De todo esto, acaso la sentida declamación de Arkel ante el cúmulo de desgracias que se ciernen sobre su casa, Si yo fuera Dios tendría piedad del corazón de los hombres, resulta de todo una buena nueva de la que los dioses y los humanos tendríamos que tomar buena nota. Arkel había cantado momentos antes a la belleza, a la mujer; viejo y enfermo siente en sí que no tiene otra manera de conciliarse con la muerte que llegar a ella envuelto de lo eterno de aquellas; la tristeza de todo lo que vemos... canta, le induce inevitablemente a refugiarse en esa religión que días atrás a mí me parecía la única religión verdadera. Amor y belleza, instancias últimas  para un mundo de locos a los que persigue, todavía, un ancestral y terrible espíritu de venganza.
La plaga de la venganza es una enfermedad de la que no está exenta los dioses; cuánto menos lo estarán los humanos. La piedad es una virtud que raramente se prodiga entre nosotros. En la obra que oí esta noche, el triángulo amoroso desencadena una tragedia tras otra. No es mi culpa, canta Golaud hacia el final. Golaud canta medio loco de arrepentimiento después de dar muerte a Pelléas; hay que creerle. No le justificamos, pero sí podemos llegar a entender hasta donde podemos llegar a ser víctimas de nosotros mismos. Las pasiones por medio, las tantas locuras que pueden anidar en el cerebro del hombre.

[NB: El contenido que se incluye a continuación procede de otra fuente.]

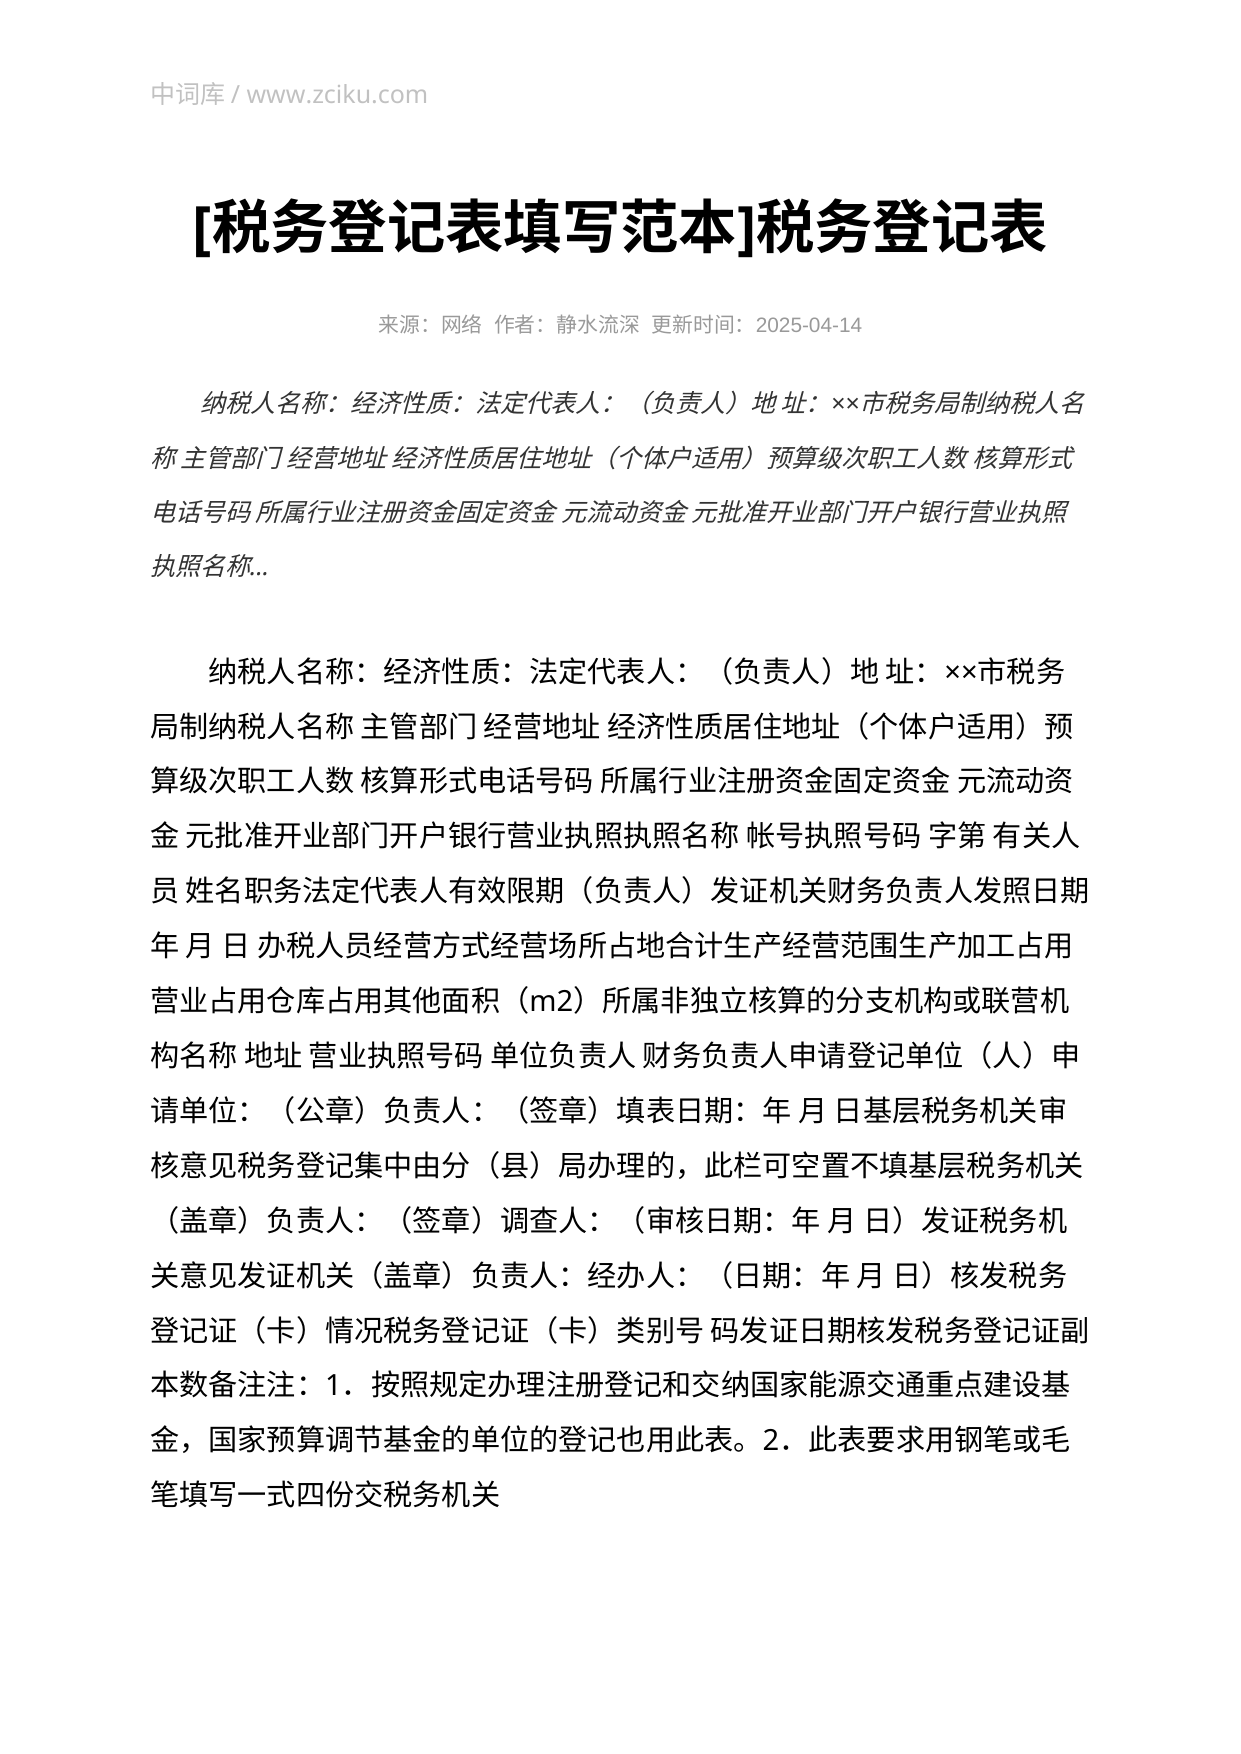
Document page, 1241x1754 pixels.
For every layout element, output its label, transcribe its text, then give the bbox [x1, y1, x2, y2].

text 来源：网络 作者：静水流深 更新时间：2025-04-14 [150, 313, 1090, 337]
text 纳税人名称：经济性质：法定代表人：（负责人）地 址：××市税务局制纳税人名称 主管部门 经营地址 经济性质居住地址（个体户适用）预算级次职工人数 核算形式电话号码 所属行业注册资金固定资金 元流动资金 元批准开业部门开户银行营业执照执照名称 帐号执照号码 字第 有关人员 姓名职务法定代表人有效限期（负责人）发证机关财务负责人发照日期 年 月 日 办税人员经营方式经营场所占地合计生产经营范围生产加工占用营业占用仓库占用其他面积（m2）所属非独立核算的分支机构或联营机构名称 地址 营业执照号码 单位负责人 财务负责人申请登记单位（人）申请单位：（公章）负责人：（签章）填表日期：年 月 日基层税务机关审核意见税务登记集中由分（县）局办理的，此栏可空置不填基层税务机关（盖章）负责人：（签章）调查人：（审核日期：年 月 日）发证税务机关意见发证机关（盖章）负责人：经办人：（日期：年 月 日）核发税务登记证（卡）情况税务登记证（卡）类别号 码发证日期核发税务登记证副本数备注注：1．按照规定办理注册登记和交纳国家能源交通重点建设基金，国家预算调节基金的单位的登记也用此表。2．此表要求用钢笔或毛笔填写一式四份交税务机关 [150, 648, 1090, 1514]
text 纳税人名称：经济性质：法定代表人：（负责人）地 址：××市税务局制纳税人名称 主管部门 经营地址 经济性质居住地址（个体户适用）预算级次职工人数 核算形式电话号码 所属行业注册资金固定资金 元流动资金 元批准开业部门开户银行营业执照执照名称... [150, 384, 1090, 583]
subtitle [税务登记表填写范本]税务登记表 [150, 181, 1090, 266]
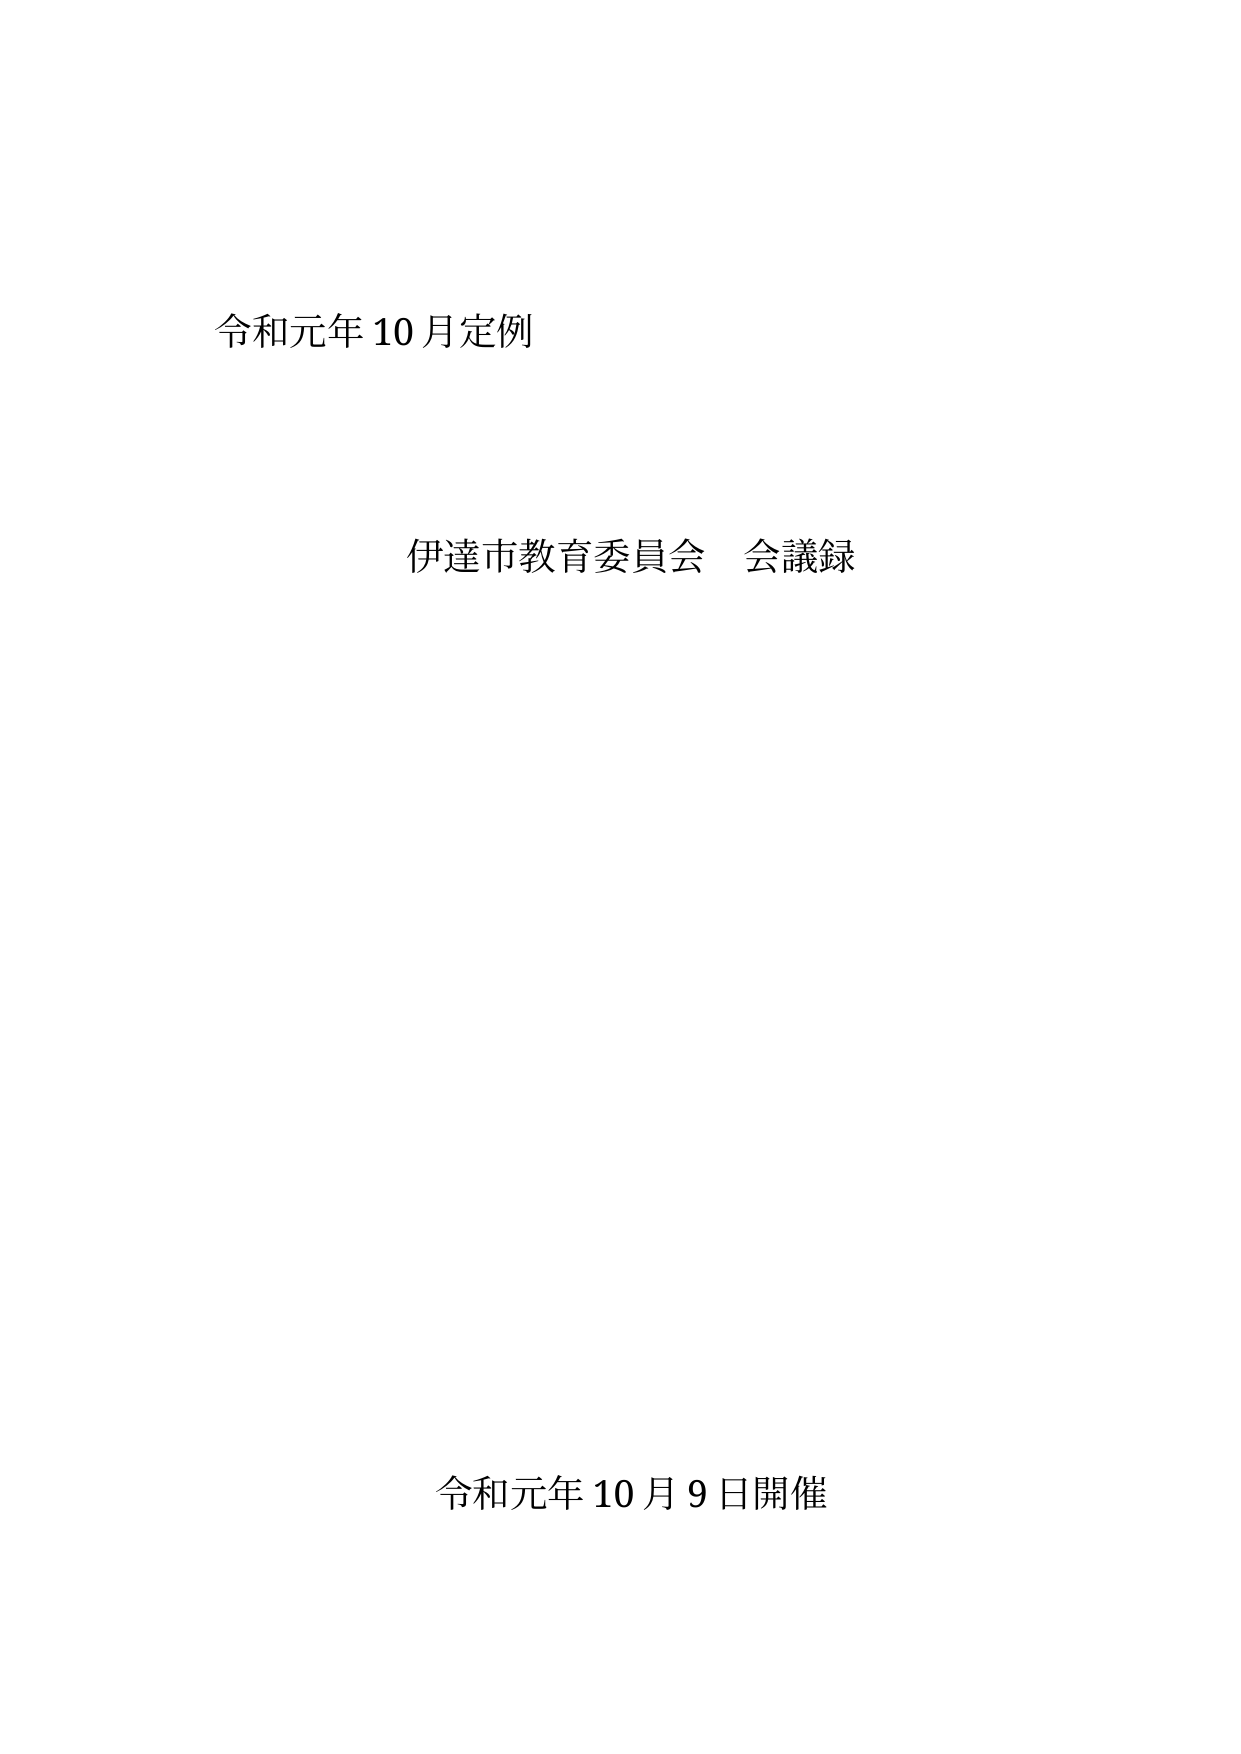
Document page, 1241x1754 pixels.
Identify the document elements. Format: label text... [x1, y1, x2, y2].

text 令和元年10月9日開催 [199, 1454, 1063, 1529]
text 令和元年10月定例 [214, 292, 1063, 367]
text 伊達市教育委員会 会議録 [199, 517, 1063, 592]
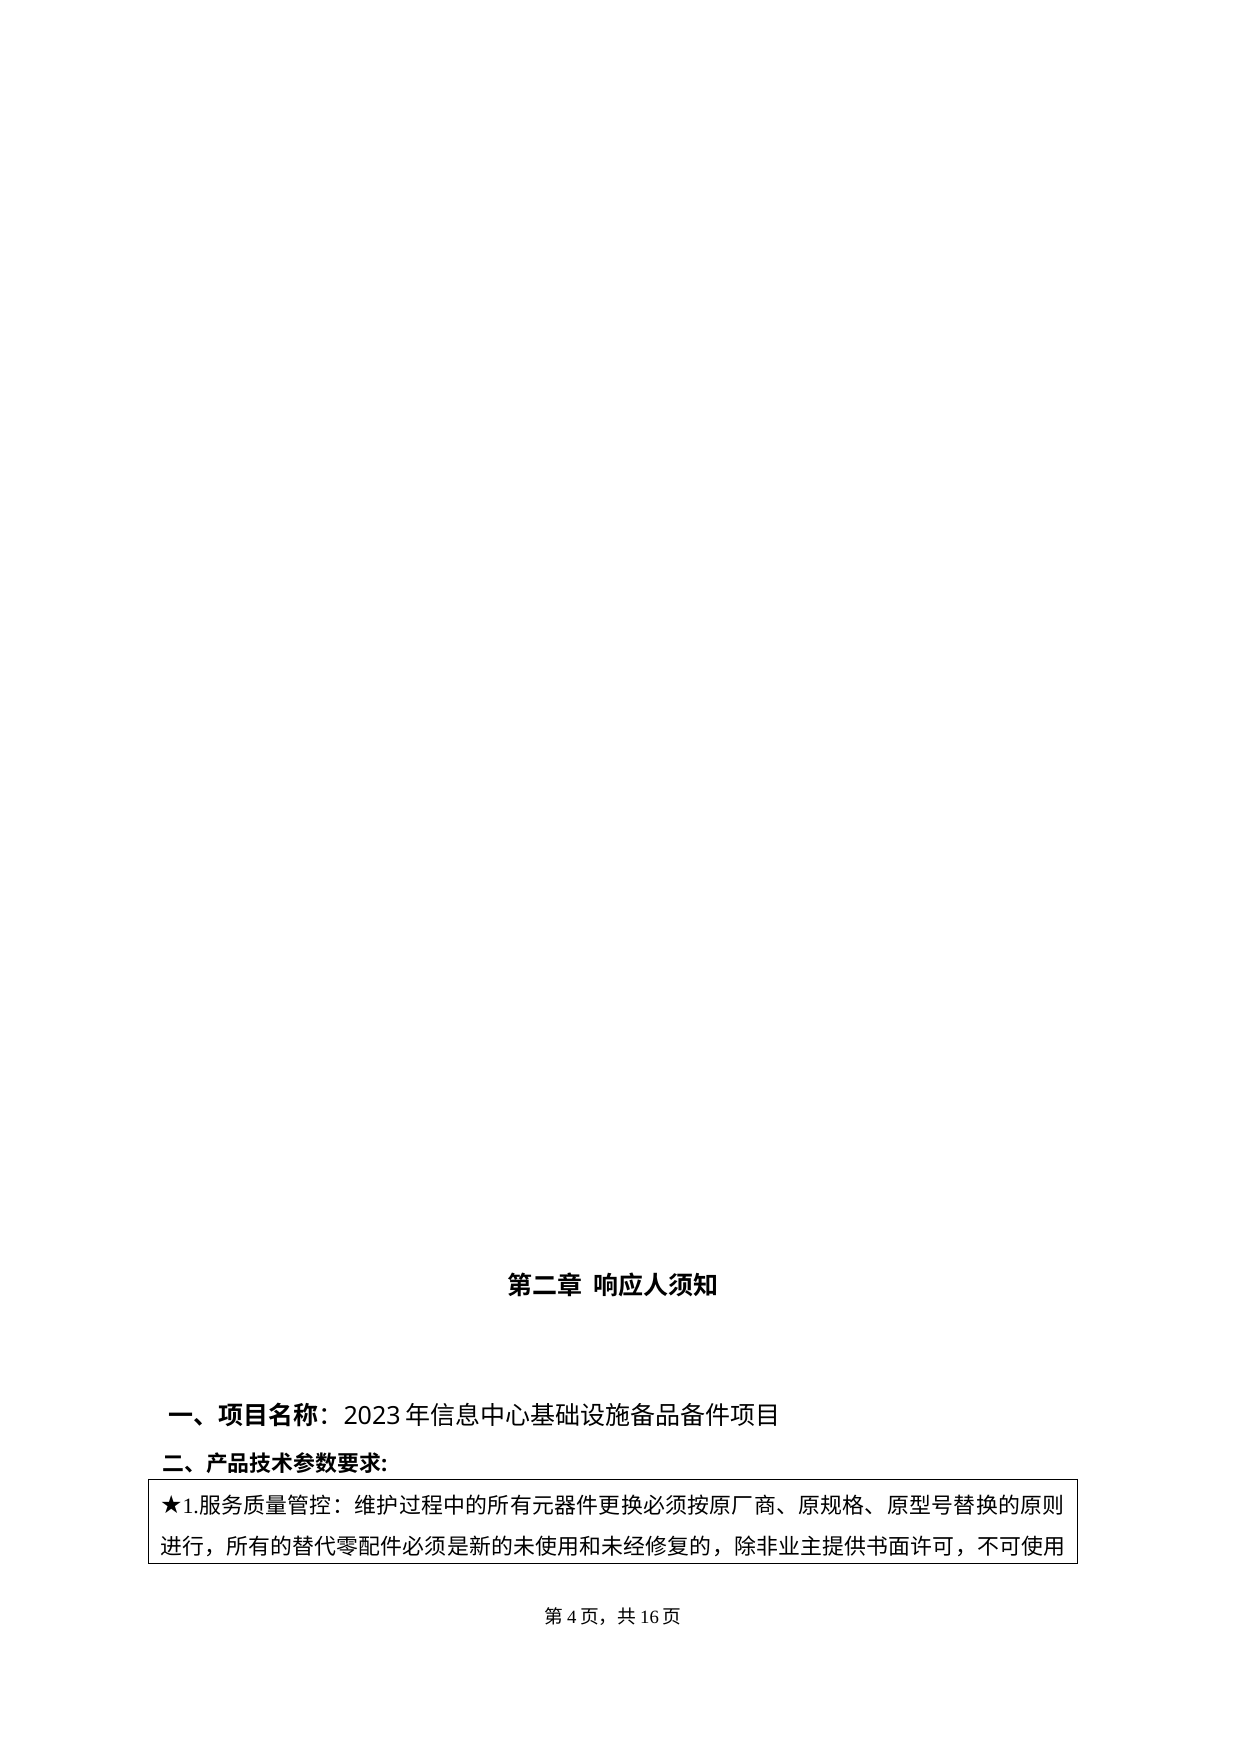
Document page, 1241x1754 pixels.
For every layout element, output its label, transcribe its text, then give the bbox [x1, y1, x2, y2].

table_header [149, 1480, 1077, 1563]
text 一、项目名称：2023年信息中心基础设施备品备件项目 [118, 1381, 1107, 1446]
text 第二章 响应人须知 [118, 1251, 1107, 1316]
text 二、产品技术参数要求: [118, 1446, 1107, 1479]
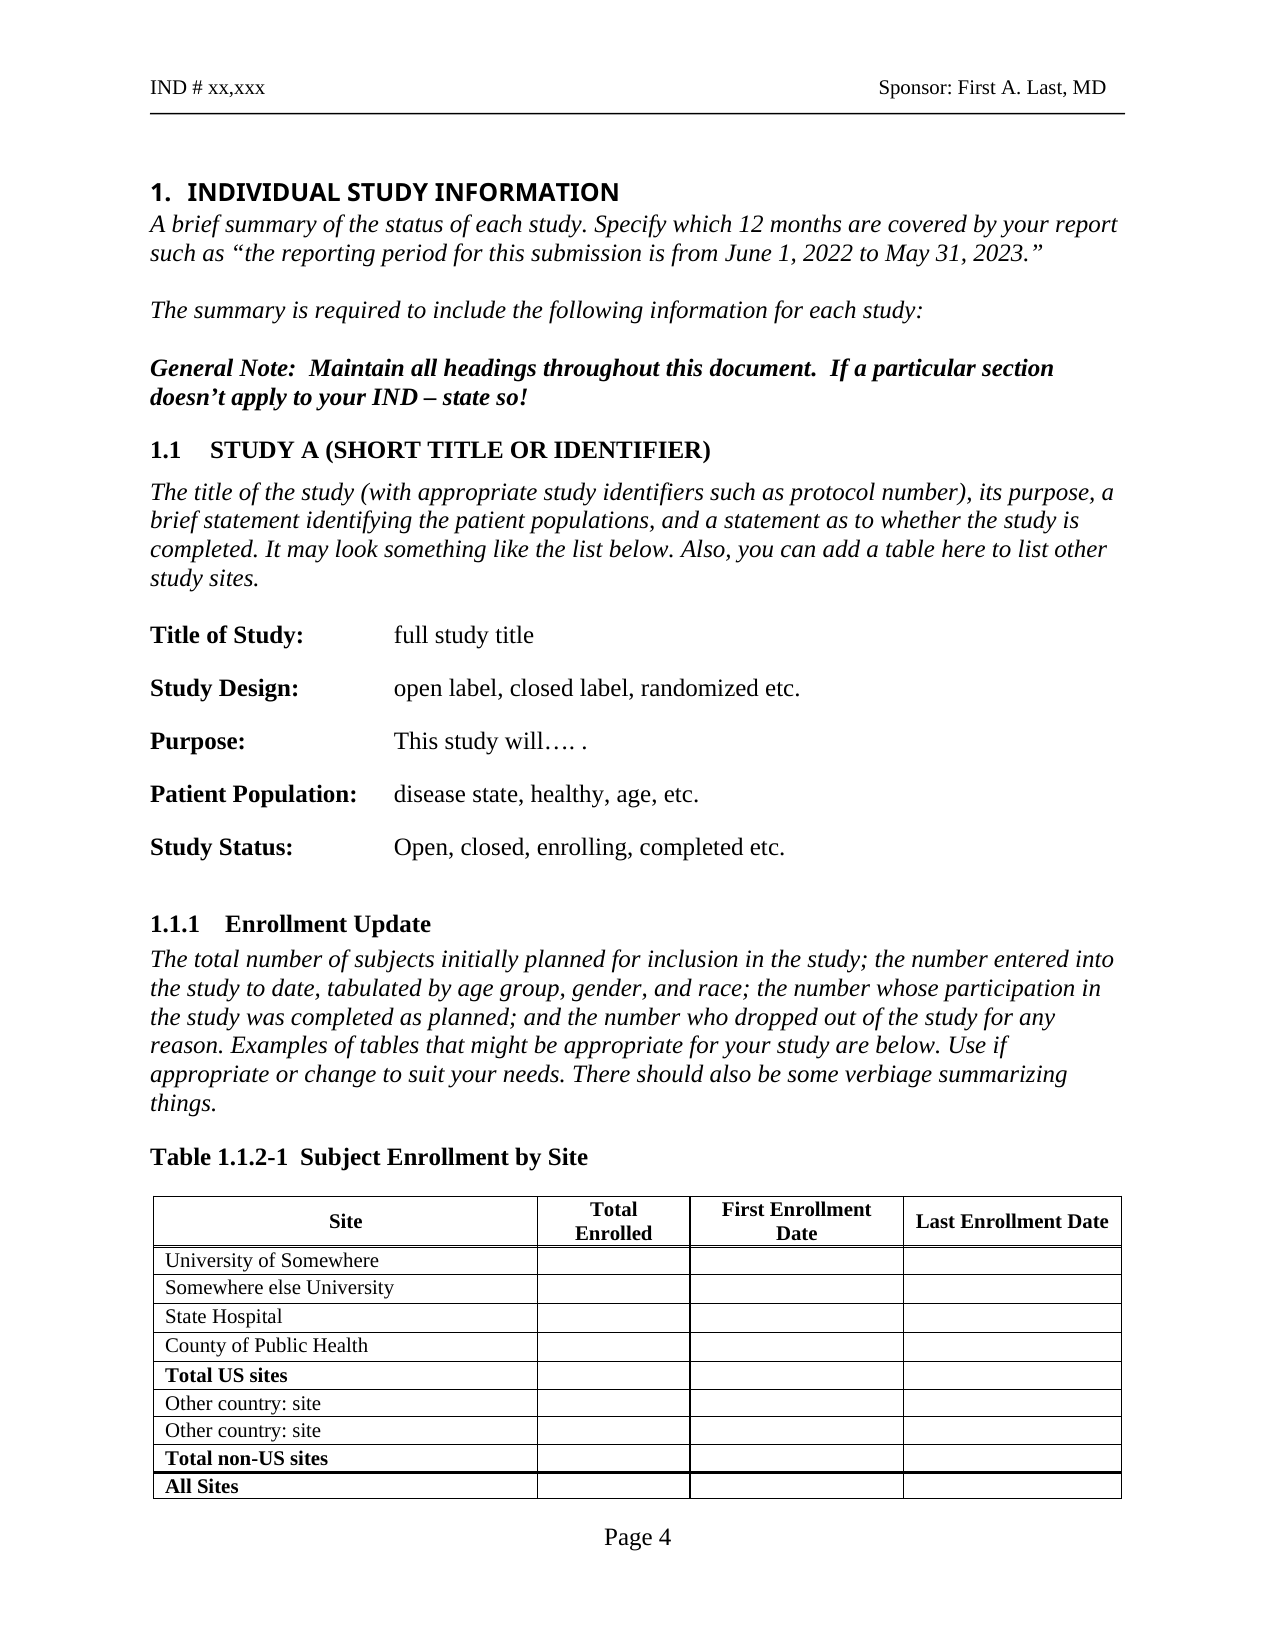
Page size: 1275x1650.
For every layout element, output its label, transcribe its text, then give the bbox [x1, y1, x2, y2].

Lo que ya no estoy tan seguro es si esta piedad debe extenderse, más allá del individuo concreto, a entidades, por ejemplo, como Goldman Sachs, a la que Matt Taibbi definió como "un calamar vampiro asfixiando a la humanidad". Quizás éstas sean un reflejo que sólo es posible a partir de los condimentos personales de ciudadanos de a pie. La monstruosidad de las pequeñas contribuciones personales —en el mundo nadie se libra de hacer su breve aportación al mal general—, la codicia entre ellas, hace posible que el ejemplo cunda y nazcan esos otros monstruos, que acaso son una réplica de una extendida parte del corazón humano. Lo que no quiere decir que ello justifique nada, sino que apunta a dejar claro que el mal que tanto cunde en el mundo es sólo un reflejo de lo que sucede en el alma de hombres y mujeres corrientes. La plebe, sea ésta los alemanes de la Segunda Guerra Mundial o la de los musulmanes de días atrás instigados por los salafistas, tomando como pretexto la película La inocencia de los musulmanes, no nace esporádicamente de poblaciones totalmente sanas; la enfermedad que germina soterrada en el alma humana se desencadena en momentos de tensión hasta adquirir proporciones monstruosas: delación, muerte, asesinatos, exterminio de los judíos; la lista puede ser interminable.  
Cuando tantas voces se alzaban estos días atrás de manera destemplada pidiendo "cadena perpetua para este desgraciado" (desgraciado en el sentido más peyorativo), no era difícil sentir un ligero temor dentro de uno, ese tufillo que viene del descontrol de la masa previamente calentada y exacerbada por algo, alguien, los medios, y que lo único que hace es despertar al monstruo de la venganza que anida en el alma y que la cultura y la civilización no han logrado domeñar después de milenios de toma de conciencia.
Si yo fuera Dios tendría piedad del corazón de los hombres.